Document text below:

Ohio Coaching Practice Level Target Descriptions: An Overview of the Tools and Their Uses
Welcome to the Coaches Corner. This corner of the Ohio Wraparound Website is dedicated to supporting the coaches who work to support effective Wraparound implementation across the state.
Ohio Wraparound Coaching and the Use of the Range of Practice Descriptions
Here you will find resources intended to help Coaches do the work of coaching, document the work of coaching, and reflect on and improve the impact of the work we undertake. Specifically, you will find:
Ohio Coaching Practice Level Target Descriptions
Access to all the existing and emerging tools being developed to help define quality Wraparound practice at multiple levels; direct care, supervision, and cross system management.
Forms and tools for documenting and reporting coaching activity.
Connections to other national and regional resources as they are discovered and included here.
The work of supporting effective Wraparound implementation is an important element of fostering effective care and support for families, youth, and young adults across the state. The Coaches Corner can grow and adapt based on our use of these tools and feedback about what else needs to be developed.
There is a strong history of wraparound implementation across several counties in this state. ENGAGE has prospered others to take up the development of Wraparound capacity as a part of a more effective System of Care at the local level.
The structures and resources that communities use to create a “nest” for wraparound vary from county to county. Funding has historically been through a mix of local and other resources, with varied patterns in place in settings across the state. The actual delivery of wraparound has also varied. Variations occur in who does Wraparound, how it is accessed, how it is delivered, and how it is integrated with other community services and resources.

End of Document text.
Data excerpt below:

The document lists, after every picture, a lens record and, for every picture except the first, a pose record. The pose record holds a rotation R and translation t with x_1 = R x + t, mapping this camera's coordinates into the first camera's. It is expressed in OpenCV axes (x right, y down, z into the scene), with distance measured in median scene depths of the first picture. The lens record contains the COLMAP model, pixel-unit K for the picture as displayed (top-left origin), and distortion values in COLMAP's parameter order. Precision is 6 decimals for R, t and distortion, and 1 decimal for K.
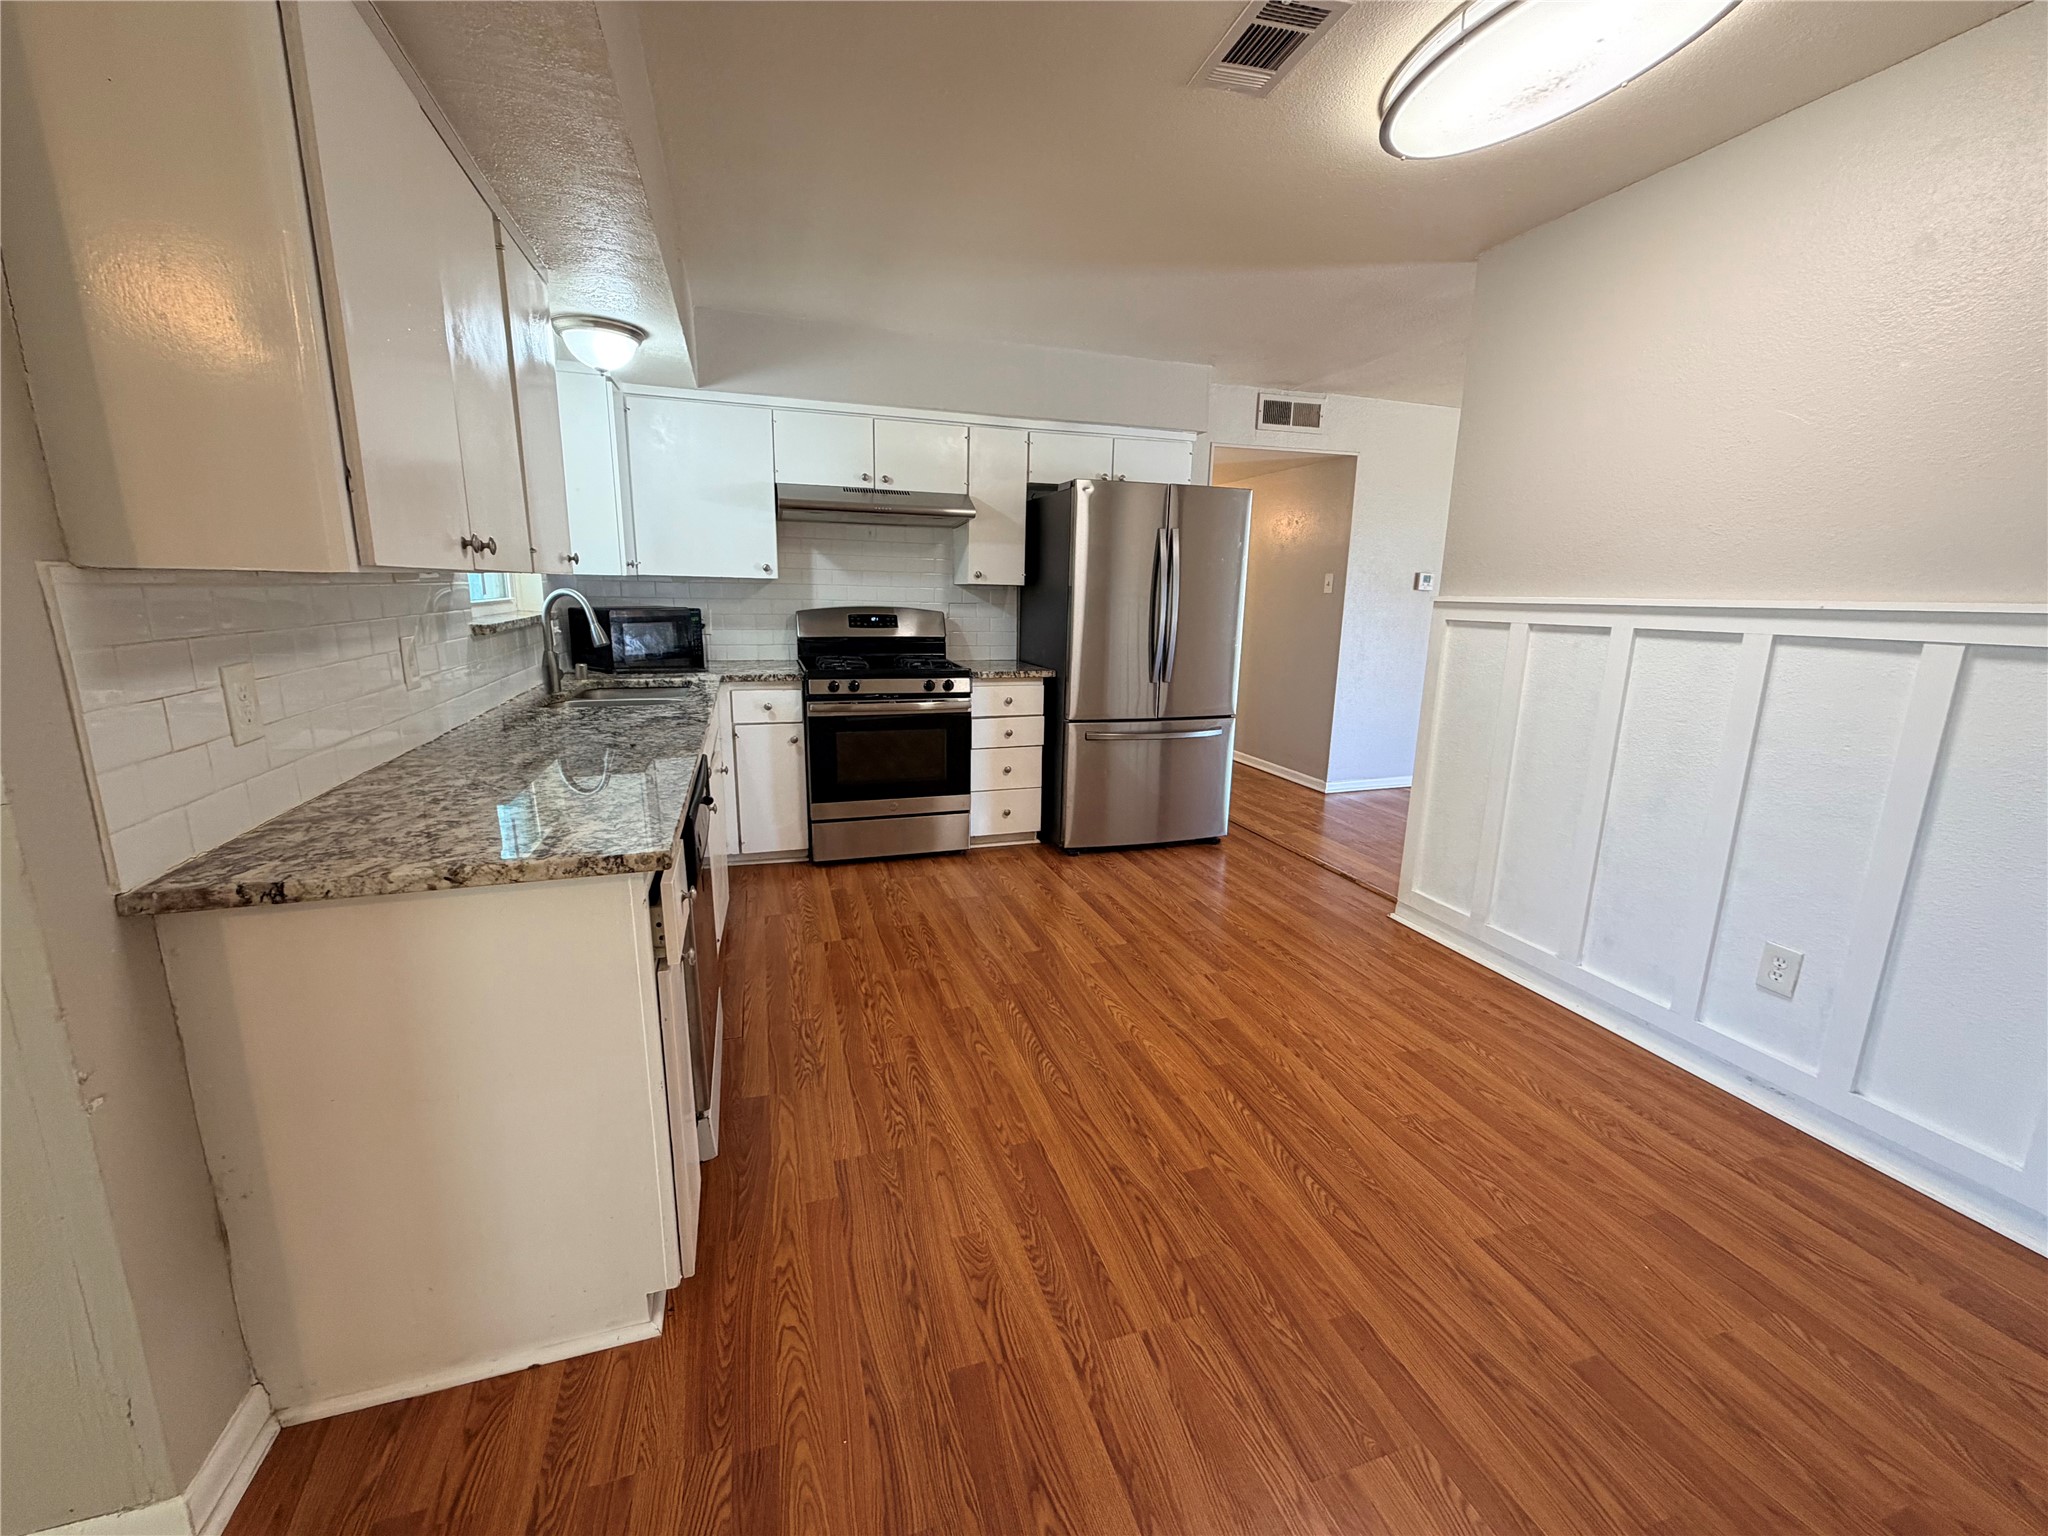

End of Data excerpt.

Task A: In the Coaches Corner text, whom is the Coaches Corner dedicated to supporting?
Task B: List every way the Coaches Corner text says the actual delivery of wraparound varies.
Task C: Reproduce the passage of the Coaches Corner text starting with "Ohio Coaching Practice Level Target Descriptions: An" and going on through "cross system management.".
The data has no role in this work.

Task solution A: The coaches who work to support effective Wraparound implementation across the state.

Task solution B:
- Who does Wraparound
- How it is accessed
- How it is delivered
- How it is integrated with other community services and resources

Task solution C:
Ohio Coaching Practice Level Target Descriptions: An Overview of the Tools and Their Uses
Welcome to the Coaches Corner. This corner of the Ohio Wraparound Website is dedicated to supporting the coaches who work to support effective Wraparound implementation across the state.
Ohio Wraparound Coaching and the Use of the Range of Practice Descriptions
Here you will find resources intended to help Coaches do the work of coaching, document the work of coaching, and reflect on and improve the impact of the work we undertake. Specifically, you will find:
Ohio Coaching Practice Level Target Descriptions
Access to all the existing and emerging tools being developed to help define quality Wraparound practice at multiple levels; direct care, supervision, and cross system management.